▶ _Directions for this task_: Using the data below, count the lines where "socio" appears, and answer with the number alone.

▶ _Dataset entries_:
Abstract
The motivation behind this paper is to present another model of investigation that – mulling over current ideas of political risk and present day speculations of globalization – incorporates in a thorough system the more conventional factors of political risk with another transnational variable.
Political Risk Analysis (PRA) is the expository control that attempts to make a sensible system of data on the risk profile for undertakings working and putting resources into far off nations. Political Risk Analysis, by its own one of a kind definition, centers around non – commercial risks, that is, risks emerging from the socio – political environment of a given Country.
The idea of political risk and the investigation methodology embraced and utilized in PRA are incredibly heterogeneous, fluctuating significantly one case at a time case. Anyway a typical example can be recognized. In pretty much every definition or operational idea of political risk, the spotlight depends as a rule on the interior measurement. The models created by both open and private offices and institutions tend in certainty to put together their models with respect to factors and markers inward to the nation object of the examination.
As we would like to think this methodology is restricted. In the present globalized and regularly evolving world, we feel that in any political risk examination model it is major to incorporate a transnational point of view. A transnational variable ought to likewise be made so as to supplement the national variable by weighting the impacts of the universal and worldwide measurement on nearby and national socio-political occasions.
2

▶ _Answer for the task_: 2